*** Data supplied ***

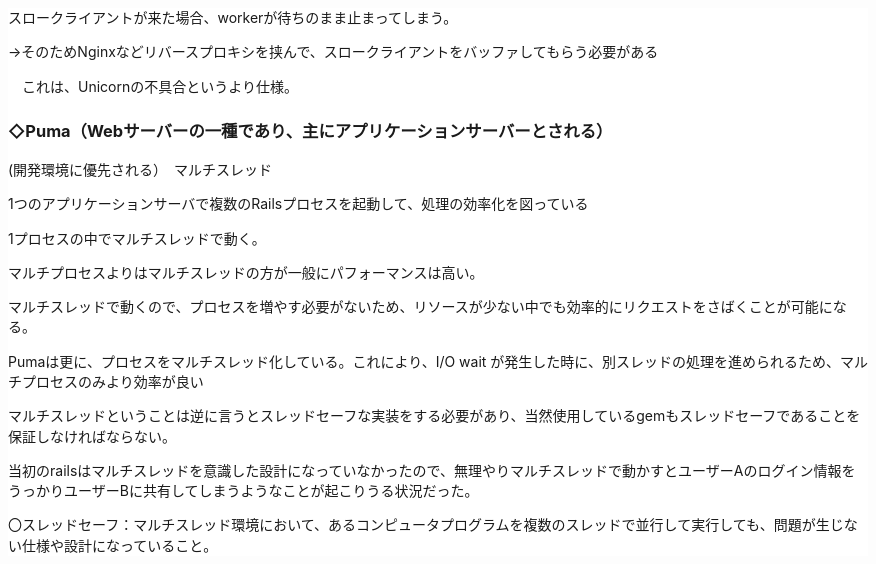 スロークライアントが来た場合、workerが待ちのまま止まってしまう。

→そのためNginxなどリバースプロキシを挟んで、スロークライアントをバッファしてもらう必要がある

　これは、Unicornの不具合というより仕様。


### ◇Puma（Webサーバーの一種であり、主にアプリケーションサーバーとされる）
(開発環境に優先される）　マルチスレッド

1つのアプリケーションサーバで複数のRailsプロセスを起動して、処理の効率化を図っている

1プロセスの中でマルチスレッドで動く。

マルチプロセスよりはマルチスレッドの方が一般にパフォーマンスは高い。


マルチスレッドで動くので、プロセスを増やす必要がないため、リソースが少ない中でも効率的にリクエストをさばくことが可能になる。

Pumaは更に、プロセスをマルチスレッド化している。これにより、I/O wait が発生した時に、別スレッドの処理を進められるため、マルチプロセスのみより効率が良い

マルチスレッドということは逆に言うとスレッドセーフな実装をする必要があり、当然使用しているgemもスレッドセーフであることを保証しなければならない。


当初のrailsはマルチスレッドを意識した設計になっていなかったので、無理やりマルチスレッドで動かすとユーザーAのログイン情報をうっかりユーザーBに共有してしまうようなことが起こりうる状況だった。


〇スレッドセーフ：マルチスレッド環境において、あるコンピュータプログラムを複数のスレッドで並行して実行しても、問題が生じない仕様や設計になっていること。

*** End of Data supplied ***

■ What you need to do
Give the records again exactly as they stand, so that only the pictures are missing.

■ Task result
 スロークライアントが来た場合、workerが待ちのまま止まってしまう。

→そのためNginxなどリバースプロキシを挟んで、スロークライアントをバッファしてもらう必要がある

　これは、Unicornの不具合というより仕様。


### ◇Puma（Webサーバーの一種であり、主にアプリケーションサーバーとされる）
(開発環境に優先される）　マルチスレッド

1つのアプリケーションサーバで複数のRailsプロセスを起動して、処理の効率化を図っている

1プロセスの中でマルチスレッドで動く。

マルチプロセスよりはマルチスレッドの方が一般にパフォーマンスは高い。


マルチスレッドで動くので、プロセスを増やす必要がないため、リソースが少ない中でも効率的にリクエストをさばくことが可能になる。

Pumaは更に、プロセスをマルチスレッド化している。これにより、I/O wait が発生した時に、別スレッドの処理を進められるため、マルチプロセスのみより効率が良い

マルチスレッドということは逆に言うとスレッドセーフな実装をする必要があり、当然使用しているgemもスレッドセーフであることを保証しなければならない。


当初のrailsはマルチスレッドを意識した設計になっていなかったので、無理やりマルチスレッドで動かすとユーザーAのログイン情報をうっかりユーザーBに共有してしまうようなことが起こりうる状況だった。


〇スレッドセーフ：マルチスレッド環境において、あるコンピュータプログラムを複数のスレッドで並行して実行しても、問題が生じない仕様や設計になっていること。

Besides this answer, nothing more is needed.